• Text extract:
__________
I'm sure most soldiers echoed that it was about states rights since that's what their leaders were saying.

And yes it was about states rights. The states rights to own slaves. If you don't believe me you can read the states declaration of secession which clearly talk about their rights to own slaves and why they were leaving the union because their rights to own slaves were being infringed. It's just sickening.

www.battlefields.org...


Mississippi
A Declaration of the Immediate Causes which Induce and Justify the Secession of the State of Mississippi from the Federal Union.

In the momentous step which our State has taken of dissolving its connection with the government of which we so long formed a part, it is but just that we should declare the prominent reasons which have induced our course.
__________
• Source excerpt:
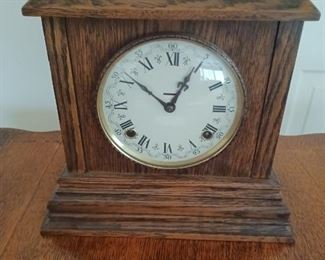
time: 12:51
__________
• Required task 1: Quote every sentence in the post on secession that contains the phrase "states rights".
• Required task 2: Summarize the post on secession in two sentences.
• Required task 3: Carry the post on secession forward from its last sentence.

• Task output 1:
- I'm sure most soldiers echoed that it was about states rights since that's what their leaders were saying.
- And yes it was about states rights.
- The states rights to own slaves.

• Task output 2: The post says that most soldiers probably repeated their leaders' claim that it was about states rights, but that the right at stake was the states' right to own slaves, as the declarations of secession clearly show. It calls this sickening and then quotes the opening of Mississippi's declaration, where the state says it should declare the prominent reasons for dissolving its connection with the Federal Union.

• Task output 3:
Our position is thoroughly identified with the institution of slavery-- the greatest material interest of the world. Its labor supplies the product which constitutes by far the largest and most important portions of commerce of the earth. These products are peculiar to the climate verging on the tropical regions, and by an imperious law of nature, none but the black race can bear exposure to the tropical sun. These products have become necessities of the world, and a blow at slavery is a blow at commerce and civilization. That blow has been long aimed at the institution, and was at the point of reaching its consummation. There was no choice left us but submission to the mandates of abolition, or a dissolution of the Union, whose principles had been subverted to work out our ruin. That we do not overstate the dangers to our institution, a reference to a few facts will sufficiently prove.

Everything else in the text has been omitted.